[WHAT TO DO]
Without the pictures, reproduce the records that follow exactly.

[DATA PROVIDED]
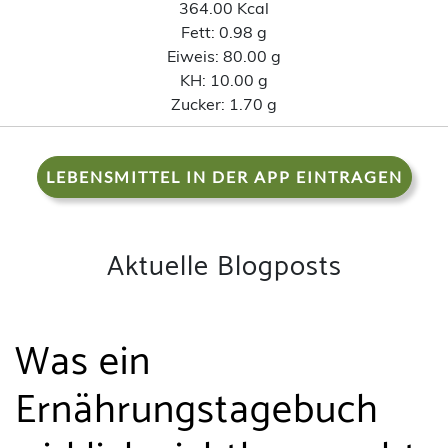
364.00 Kcal
Fett:
0.98 g
Eiweis:
80.00 g
KH:
10.00 g
Zucker:
1.70 g
LEBENSMITTEL IN DER APP EINTRAGEN
Aktuelle Blogposts
Was ein
Ernährungstagebuch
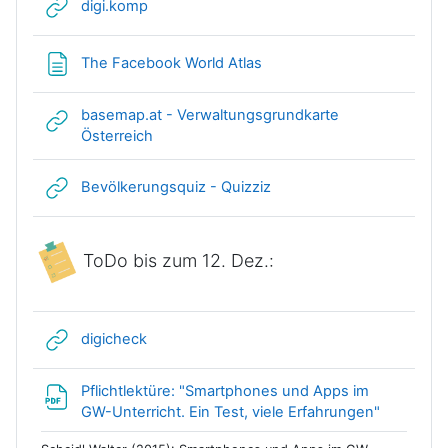
Link/URL
digi.komp
Textseite
The Facebook World Atlas
basemap.at - Verwaltungsgrundkarte
Link/URL
Österreich
Link/URL
Bevölkerungsquiz - Quizziz
ToDo bis zum 12. Dez.:
Link/URL
digicheck
Pflichtlektüre: "Smartphones und Apps im
Link/URL
GW-Unterricht. Ein Test, viele Erfahrungen"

[REPLY]
364.00 Kcal
Fett:
0.98 g
Eiweis:
80.00 g
KH:
10.00 g
Zucker:
1.70 g
LEBENSMITTEL IN DER APP EINTRAGEN
Aktuelle Blogposts
Was ein
Ernährungstagebuch
Link/URL
digi.komp
Textseite
The Facebook World Atlas
basemap.at - Verwaltungsgrundkarte
Link/URL
Österreich
Link/URL
Bevölkerungsquiz - Quizziz
ToDo bis zum 12. Dez.:
Link/URL
digicheck
Pflichtlektüre: "Smartphones und Apps im
Link/URL
GW-Unterricht. Ein Test, viele Erfahrungen"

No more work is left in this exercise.